My guess is that there is already some legal "clause" in the CPB charter that allows Congress to take control from the CEO and other management if they do things that violate that charter or even violate the law: eg, use public dollars to produce and disseminate propaganda (which is forbidden by nearly every budget bill passed by Congress.)

As in the case of banks, an individual or individuals might be appointed to oversee the receivership and be in charge of essentially "cleaning house", firing those individuals like the CEO who are violating NPR's charter as part of CPB. Taking NPR out of receivership could be predicated on NPR meeting a predetermined set of goals and standards for reporting. I suspect that a lot of these are already in place but are merely being ignored/violated.

Receivership for NPR would have the advantage that that it would not affect the viability of the member stations (which are truly public radio) and would leave the overall NPR organization intact.

I suspect that the main affect of such a receivership would be on personnel at NPR. ie, a lot of them would probably be pink slipped, or at least told to get their act together.

I suspect that there are probably some real journalists who would be VERY happy with such a receivership, relieved, in fact, that someone had finally done something to restore the integrity of NPR as a news organization.

Grimblebee said...

Two things from this morning's WESUN:

- Say WHAT? CDC guy tells Lianne (who's appropriately if mildly surprised) that pregnant women and children are NOT the high-risk groups for H1N1. That's not an NPR thing per se, but still -- WTF?!

- From the Department of Prudish Intros: Lianne introduces a story with such a strong warning that some may find it "explicit" and "offensive" that I was prepared for guts or flying body parts or internal organs or vampires or.... But no, it was about the closing of a prostitution loophole in RI. The most explicit words were "sexual" and "spa."

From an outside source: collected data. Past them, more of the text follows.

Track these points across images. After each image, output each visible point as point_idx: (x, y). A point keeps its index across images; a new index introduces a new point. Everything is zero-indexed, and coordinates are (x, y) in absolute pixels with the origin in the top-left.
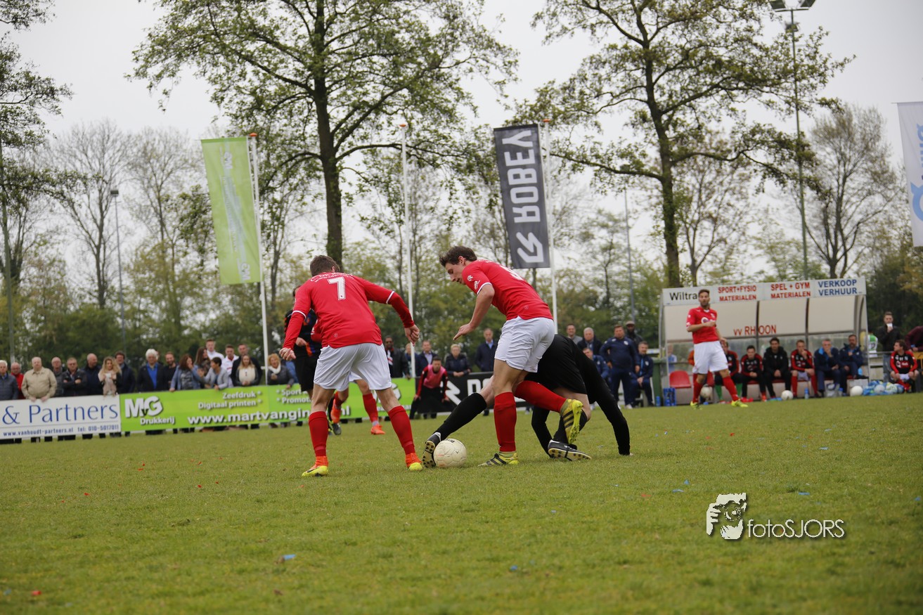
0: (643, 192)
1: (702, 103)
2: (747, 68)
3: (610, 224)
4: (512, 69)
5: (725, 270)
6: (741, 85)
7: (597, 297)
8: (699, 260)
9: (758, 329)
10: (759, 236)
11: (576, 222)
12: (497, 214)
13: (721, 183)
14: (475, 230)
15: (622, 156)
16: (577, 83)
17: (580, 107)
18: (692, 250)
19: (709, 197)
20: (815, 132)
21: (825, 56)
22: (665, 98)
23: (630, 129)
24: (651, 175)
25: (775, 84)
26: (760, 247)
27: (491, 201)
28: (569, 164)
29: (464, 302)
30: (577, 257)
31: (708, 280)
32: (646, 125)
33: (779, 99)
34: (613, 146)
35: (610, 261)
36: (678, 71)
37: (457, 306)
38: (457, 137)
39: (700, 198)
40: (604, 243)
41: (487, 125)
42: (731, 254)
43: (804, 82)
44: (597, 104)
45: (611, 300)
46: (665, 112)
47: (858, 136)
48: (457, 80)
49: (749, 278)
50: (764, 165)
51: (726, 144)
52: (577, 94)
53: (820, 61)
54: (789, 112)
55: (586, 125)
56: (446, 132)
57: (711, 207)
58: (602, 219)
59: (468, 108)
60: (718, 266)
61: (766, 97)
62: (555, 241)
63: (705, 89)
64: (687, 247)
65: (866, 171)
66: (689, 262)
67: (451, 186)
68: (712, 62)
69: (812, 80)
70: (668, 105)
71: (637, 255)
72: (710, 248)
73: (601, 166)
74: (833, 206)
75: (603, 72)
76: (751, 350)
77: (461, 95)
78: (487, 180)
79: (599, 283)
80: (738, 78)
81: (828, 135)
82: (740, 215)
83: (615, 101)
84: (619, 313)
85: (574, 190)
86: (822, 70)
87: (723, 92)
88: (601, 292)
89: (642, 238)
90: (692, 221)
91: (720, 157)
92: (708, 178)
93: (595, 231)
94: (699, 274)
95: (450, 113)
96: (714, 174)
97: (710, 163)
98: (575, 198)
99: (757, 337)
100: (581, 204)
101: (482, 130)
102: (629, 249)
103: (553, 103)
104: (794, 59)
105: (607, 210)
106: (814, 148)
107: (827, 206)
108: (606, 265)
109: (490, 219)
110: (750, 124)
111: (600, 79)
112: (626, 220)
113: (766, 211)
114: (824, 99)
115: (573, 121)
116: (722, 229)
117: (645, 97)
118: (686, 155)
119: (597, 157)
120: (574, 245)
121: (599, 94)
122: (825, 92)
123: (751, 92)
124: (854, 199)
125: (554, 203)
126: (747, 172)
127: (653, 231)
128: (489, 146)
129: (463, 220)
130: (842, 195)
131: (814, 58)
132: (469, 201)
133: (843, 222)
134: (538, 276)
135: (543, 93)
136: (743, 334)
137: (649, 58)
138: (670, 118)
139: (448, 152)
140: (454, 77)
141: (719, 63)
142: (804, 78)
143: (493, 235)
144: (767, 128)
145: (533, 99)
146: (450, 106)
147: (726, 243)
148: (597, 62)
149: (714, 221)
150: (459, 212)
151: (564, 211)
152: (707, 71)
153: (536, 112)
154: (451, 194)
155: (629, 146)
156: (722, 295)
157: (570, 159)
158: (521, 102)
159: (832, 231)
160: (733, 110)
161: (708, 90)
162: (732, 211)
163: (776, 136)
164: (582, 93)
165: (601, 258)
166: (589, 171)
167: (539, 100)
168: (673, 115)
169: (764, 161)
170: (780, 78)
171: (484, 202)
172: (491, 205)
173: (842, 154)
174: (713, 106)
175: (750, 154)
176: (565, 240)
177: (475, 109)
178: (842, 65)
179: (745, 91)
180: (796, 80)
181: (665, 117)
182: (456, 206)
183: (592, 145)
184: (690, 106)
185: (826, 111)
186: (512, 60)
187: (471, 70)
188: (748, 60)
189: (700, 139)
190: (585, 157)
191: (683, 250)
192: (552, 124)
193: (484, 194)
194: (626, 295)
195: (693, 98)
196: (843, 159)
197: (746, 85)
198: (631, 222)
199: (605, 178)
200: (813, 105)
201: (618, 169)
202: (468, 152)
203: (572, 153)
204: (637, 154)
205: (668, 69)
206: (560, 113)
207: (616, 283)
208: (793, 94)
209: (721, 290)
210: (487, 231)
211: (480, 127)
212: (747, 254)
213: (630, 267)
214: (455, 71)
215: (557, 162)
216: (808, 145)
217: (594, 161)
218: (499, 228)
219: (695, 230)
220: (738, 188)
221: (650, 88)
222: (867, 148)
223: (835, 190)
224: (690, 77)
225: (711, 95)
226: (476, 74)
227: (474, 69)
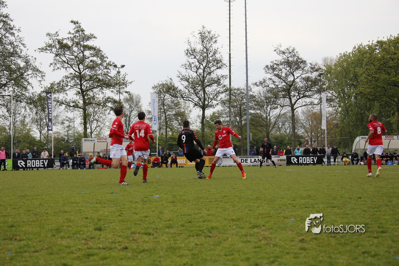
0: (79, 112)
1: (95, 90)
2: (107, 82)
3: (69, 120)
4: (44, 77)
5: (99, 134)
6: (105, 86)
7: (65, 139)
8: (93, 131)
9: (107, 150)
10: (109, 125)
11: (60, 119)
12: (38, 116)
13: (99, 111)
14: (32, 120)
15: (73, 103)
16: (61, 83)
17: (62, 89)
18: (91, 128)
19: (96, 115)
20: (124, 100)
21: (127, 80)
22: (85, 88)
23: (75, 96)
24: (80, 108)
25: (114, 86)
26: (109, 128)
27: (36, 112)
28: (58, 104)
29: (28, 139)
30: (60, 129)
31: (95, 136)
32: (80, 95)
33: (115, 91)
34: (71, 100)
35: (69, 130)
36: (88, 81)
37: (26, 140)
38: (27, 94)
39: (94, 115)
40: (67, 125)
41: (36, 92)
42: (101, 130)
43: (121, 86)
44: (67, 88)
45: (69, 140)
46: (85, 92)
47: (135, 101)
48: (28, 79)
49: (106, 136)
50: (110, 107)
51: (101, 101)
52: (61, 85)
53: (125, 82)
54: (117, 94)
55: (63, 94)
56: (24, 93)
57: (96, 117)
58: (67, 119)
59: (31, 87)
60: (98, 133)
61: (111, 90)
62: (54, 124)
63: (96, 86)
64: (89, 127)
65: (136, 110)
66: (90, 131)
67: (25, 108)
68: (98, 80)
69: (123, 86)
70: (86, 90)
71: (76, 129)
72: (96, 128)
73: (67, 105)
74: (128, 119)
75: (68, 80)
76: (105, 155)
77: (29, 83)
78: (36, 107)
79: (66, 136)
80: (104, 84)
81: (127, 100)
82: (104, 120)
83: (71, 88)
84: (71, 144)
85: (60, 111)
86: (126, 84)
87: (100, 88)
88: (66, 138)
89: (78, 124)
90: (91, 121)
91: (99, 104)
92: (96, 110)
93: (65, 122)
94: (93, 134)
95: (26, 88)
96: (97, 109)
97: (97, 106)
98: (60, 113)
99: (107, 152)
100: (62, 114)
101: (35, 93)
102: (74, 127)
103: (55, 87)
104: (119, 80)
105: (69, 116)
106: (123, 103)
107: (126, 119)
108: (68, 131)
109: (36, 117)
110: (107, 96)
111: (67, 82)
112: (74, 119)
113: (111, 119)
114: (126, 91)
115: (60, 92)
116: (99, 123)
117: (80, 87)
118: (90, 103)
119: (66, 102)
120: (59, 125)
121: (67, 86)
122: (126, 89)
123: (107, 88)
124: (133, 117)
125: (54, 114)
126: (106, 109)
127: (81, 123)
128: (36, 98)
129: (28, 117)
130: (130, 116)
131: (124, 81)
132: (31, 112)
133: (130, 123)
134: (49, 133)
135: (52, 84)
136: (103, 151)
137: (81, 77)
138: (86, 93)
139: (24, 98)
140: (27, 78)
141: (99, 80)
142: (121, 85)
143: (37, 121)
144: (111, 97)
145: (49, 86)
146: (26, 86)
147: (100, 127)
148: (67, 77)
149: (97, 121)
150: (27, 115)
151: (57, 116)
152: (96, 82)
153: (50, 89)
154: (25, 110)
155: (75, 100)
156: (98, 140)
157: (59, 102)
158: (46, 86)
159: (127, 125)
160: (103, 92)
161: (96, 87)
162: (102, 119)
163: (114, 100)
164: (62, 85)
165: (66, 129)
166: (64, 106)
167: (51, 86)
168: (87, 92)
169: (111, 106)
170: (115, 85)
171: (34, 113)
172: (36, 113)
173: (131, 106)
174: (98, 91)
175: (107, 104)
176: (57, 124)
177: (33, 87)
178: (131, 83)
179: (106, 88)
180: (119, 86)
181: (85, 93)
182: (26, 113)
183: (65, 99)
184: (91, 91)
185: (127, 94)
186: (43, 75)
187: (32, 77)
188: (107, 80)
189: (94, 99)
190: (63, 102)
191: (88, 128)
192: (54, 93)
193: (35, 110)
194: (73, 139)
195: (93, 88)
196: (131, 107)
197: (106, 86)
198: (75, 120)
199: (68, 108)
200: (123, 92)
201: (72, 106)
202: (30, 98)
203: (59, 101)
204: (77, 102)
205: (86, 81)
206: (56, 90)
207: (70, 136)
208: (118, 89)
209: (98, 139)
210: (35, 120)
211: (34, 92)
212: (105, 130)
213: (74, 132)
214: (27, 77)
215: (55, 103)
216: (122, 103)
217: (65, 103)
218: (39, 120)
219: (92, 123)
220: (104, 113)
221: (81, 85)
222: (137, 104)
223: (129, 115)
224: (92, 83)
225: (97, 88)
226: (33, 78)
227: (33, 77)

I think that warning might better have been applied to the H1N1 story, or the right wing yahoo from Hawaii or....

Anonymous said...

"My guess is that there is already some legal "clause" in the CPB charter that allows Congress to take control from the CEO and other management if they do things that violate that charter or even violate the law: eg, use public dollars to produce"

Take a look at other programs which were or had the potential to alter the situation of people. You can start with legal aid and end at ACORN. If NPR was truly a "progressive" voice it would have lost its funding decades ago.